* _PROBLEM_
Copy out the rows word for word, starting at the line that contains "Food Service Fund" and ending at the line that contains "Which series changed the most between Белки", with both of those lines included.

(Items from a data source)
::::::::::

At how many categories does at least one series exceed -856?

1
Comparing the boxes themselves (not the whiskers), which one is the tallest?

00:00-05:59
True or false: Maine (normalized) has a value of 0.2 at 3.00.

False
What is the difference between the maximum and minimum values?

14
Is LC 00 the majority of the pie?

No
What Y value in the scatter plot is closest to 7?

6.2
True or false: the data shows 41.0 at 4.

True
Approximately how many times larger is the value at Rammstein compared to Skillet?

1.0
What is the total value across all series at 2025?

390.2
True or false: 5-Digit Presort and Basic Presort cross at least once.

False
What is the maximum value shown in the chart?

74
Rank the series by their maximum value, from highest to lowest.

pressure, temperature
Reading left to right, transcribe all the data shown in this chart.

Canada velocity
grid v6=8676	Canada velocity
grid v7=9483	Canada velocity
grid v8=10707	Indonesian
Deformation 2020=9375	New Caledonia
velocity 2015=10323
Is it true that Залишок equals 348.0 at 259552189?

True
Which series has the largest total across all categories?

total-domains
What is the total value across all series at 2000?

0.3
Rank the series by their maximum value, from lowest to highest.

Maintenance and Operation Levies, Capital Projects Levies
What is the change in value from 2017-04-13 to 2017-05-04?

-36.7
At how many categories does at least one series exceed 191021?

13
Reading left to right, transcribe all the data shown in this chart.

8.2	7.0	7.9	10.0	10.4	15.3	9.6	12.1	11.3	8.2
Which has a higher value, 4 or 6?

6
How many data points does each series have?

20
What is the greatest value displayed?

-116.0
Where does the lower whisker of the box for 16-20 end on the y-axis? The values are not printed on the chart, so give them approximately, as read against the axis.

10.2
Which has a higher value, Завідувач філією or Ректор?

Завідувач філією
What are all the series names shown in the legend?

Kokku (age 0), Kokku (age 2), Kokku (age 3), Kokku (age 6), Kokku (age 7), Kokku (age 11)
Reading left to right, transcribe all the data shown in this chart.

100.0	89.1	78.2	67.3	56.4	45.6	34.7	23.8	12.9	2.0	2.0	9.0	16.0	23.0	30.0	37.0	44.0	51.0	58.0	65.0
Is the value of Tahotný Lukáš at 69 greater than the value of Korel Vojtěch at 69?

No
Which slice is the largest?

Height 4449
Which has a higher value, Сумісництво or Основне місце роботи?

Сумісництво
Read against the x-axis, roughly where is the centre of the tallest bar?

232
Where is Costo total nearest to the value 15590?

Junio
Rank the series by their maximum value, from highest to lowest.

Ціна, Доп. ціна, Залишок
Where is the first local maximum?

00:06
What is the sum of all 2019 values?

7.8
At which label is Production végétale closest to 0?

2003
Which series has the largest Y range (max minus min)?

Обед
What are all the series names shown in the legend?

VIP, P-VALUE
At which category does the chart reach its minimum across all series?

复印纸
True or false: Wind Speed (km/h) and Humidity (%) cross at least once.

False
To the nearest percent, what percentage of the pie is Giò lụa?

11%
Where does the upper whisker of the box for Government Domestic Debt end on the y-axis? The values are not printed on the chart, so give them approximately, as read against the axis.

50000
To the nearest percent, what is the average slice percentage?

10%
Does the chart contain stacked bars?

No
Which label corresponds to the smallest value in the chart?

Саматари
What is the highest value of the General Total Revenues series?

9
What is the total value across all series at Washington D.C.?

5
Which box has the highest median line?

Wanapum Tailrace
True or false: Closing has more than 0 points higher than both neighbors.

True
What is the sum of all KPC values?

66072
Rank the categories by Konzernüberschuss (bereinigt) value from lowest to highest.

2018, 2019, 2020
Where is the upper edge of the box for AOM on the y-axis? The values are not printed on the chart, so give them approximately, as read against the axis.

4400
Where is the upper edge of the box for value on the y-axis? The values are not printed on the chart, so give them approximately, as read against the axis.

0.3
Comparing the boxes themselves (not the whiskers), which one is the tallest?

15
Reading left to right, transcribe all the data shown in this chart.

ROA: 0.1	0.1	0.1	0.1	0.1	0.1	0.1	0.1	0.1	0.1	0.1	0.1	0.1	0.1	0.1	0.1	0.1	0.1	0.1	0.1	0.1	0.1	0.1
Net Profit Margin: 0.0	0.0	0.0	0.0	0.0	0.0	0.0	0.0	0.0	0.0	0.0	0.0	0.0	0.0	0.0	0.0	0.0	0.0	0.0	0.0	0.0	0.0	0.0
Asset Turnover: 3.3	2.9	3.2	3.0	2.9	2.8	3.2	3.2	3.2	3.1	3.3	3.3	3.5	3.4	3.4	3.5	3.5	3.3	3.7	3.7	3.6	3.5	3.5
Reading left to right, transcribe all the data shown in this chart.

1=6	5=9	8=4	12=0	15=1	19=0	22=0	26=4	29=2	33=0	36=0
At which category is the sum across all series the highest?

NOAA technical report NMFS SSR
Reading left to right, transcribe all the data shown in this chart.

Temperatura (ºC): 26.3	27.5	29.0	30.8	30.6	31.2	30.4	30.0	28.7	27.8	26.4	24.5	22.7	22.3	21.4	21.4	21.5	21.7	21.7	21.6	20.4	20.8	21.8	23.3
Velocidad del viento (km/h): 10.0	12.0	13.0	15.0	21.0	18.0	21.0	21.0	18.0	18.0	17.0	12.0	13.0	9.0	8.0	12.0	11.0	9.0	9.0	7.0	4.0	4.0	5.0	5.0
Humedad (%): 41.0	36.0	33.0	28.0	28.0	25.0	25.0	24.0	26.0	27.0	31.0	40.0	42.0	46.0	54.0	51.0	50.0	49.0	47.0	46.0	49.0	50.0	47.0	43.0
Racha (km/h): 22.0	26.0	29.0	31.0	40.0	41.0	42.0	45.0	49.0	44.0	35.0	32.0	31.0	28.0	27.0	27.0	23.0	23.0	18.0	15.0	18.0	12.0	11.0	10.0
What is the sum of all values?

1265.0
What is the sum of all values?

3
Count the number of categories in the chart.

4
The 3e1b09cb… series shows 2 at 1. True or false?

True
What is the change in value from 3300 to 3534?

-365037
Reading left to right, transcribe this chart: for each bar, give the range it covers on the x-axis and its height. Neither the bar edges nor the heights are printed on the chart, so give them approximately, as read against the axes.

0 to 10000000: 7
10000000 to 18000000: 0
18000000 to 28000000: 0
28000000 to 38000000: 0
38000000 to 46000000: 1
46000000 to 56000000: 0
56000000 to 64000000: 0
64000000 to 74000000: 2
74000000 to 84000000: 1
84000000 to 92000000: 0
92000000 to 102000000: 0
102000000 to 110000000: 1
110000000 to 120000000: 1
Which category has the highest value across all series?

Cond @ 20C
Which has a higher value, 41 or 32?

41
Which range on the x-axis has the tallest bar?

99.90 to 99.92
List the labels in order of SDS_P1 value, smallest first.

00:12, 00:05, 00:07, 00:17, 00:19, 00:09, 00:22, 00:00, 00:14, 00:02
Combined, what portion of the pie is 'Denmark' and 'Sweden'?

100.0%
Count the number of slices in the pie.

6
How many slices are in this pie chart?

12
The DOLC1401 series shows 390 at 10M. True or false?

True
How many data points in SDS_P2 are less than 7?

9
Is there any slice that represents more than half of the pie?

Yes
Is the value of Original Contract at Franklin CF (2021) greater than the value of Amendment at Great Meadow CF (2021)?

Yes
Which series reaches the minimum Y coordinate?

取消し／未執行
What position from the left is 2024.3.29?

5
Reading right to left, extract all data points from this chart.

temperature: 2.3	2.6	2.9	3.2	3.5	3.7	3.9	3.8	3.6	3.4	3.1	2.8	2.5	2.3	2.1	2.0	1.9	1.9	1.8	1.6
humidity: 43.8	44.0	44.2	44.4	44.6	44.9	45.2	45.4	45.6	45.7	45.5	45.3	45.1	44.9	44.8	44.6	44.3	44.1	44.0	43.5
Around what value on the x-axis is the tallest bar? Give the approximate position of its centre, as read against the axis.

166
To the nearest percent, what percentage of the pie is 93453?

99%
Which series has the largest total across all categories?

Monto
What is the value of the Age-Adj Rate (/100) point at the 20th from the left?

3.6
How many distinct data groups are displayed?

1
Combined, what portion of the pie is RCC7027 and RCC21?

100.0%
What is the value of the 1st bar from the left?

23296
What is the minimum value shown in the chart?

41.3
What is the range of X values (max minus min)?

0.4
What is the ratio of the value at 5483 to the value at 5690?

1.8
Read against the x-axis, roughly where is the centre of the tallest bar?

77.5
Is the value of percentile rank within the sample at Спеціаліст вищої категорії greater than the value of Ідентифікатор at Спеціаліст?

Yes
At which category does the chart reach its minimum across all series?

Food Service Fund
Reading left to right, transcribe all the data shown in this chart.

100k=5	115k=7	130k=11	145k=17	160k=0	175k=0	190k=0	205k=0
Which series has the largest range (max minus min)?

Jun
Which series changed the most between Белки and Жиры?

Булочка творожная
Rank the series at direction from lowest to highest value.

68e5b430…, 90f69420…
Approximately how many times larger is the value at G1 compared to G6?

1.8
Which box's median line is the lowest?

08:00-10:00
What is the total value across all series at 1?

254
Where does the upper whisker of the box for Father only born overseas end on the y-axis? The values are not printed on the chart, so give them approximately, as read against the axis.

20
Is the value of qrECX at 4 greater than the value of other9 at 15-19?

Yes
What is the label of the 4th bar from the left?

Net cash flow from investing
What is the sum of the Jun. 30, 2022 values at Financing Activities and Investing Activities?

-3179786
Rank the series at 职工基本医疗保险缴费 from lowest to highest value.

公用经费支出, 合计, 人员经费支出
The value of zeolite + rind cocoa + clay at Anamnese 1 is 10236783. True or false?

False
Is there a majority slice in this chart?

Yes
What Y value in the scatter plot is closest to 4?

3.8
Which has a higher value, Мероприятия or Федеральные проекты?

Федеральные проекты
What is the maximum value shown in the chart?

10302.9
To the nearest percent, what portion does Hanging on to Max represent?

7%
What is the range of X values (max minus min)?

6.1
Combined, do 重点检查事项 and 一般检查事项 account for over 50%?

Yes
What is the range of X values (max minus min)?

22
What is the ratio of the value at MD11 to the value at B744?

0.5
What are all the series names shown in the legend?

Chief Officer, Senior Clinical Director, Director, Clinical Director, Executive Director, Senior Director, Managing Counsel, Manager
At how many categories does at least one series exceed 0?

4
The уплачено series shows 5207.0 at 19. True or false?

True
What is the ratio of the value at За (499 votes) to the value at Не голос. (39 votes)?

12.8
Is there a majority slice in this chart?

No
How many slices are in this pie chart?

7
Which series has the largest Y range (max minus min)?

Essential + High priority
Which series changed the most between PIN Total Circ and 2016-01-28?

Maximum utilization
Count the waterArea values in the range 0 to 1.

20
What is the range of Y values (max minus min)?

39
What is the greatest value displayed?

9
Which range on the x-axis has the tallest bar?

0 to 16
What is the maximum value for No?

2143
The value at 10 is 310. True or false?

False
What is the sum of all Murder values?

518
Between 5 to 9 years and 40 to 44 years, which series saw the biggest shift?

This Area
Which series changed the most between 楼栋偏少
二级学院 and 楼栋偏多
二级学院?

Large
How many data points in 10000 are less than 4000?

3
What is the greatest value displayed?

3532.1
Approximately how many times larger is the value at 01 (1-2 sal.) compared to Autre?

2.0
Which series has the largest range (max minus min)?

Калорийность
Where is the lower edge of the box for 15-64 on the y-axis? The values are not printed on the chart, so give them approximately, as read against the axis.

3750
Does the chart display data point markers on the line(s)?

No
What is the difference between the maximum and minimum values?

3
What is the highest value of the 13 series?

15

::::::::::

* _SOLUTION FOR THIS TASK_
Food Service Fund
Reading left to right, transcribe all the data shown in this chart.

100k=5	115k=7	130k=11	145k=17	160k=0	175k=0	190k=0	205k=0
Which series has the largest range (max minus min)?

Jun
Which series changed the most between Белки and Жиры?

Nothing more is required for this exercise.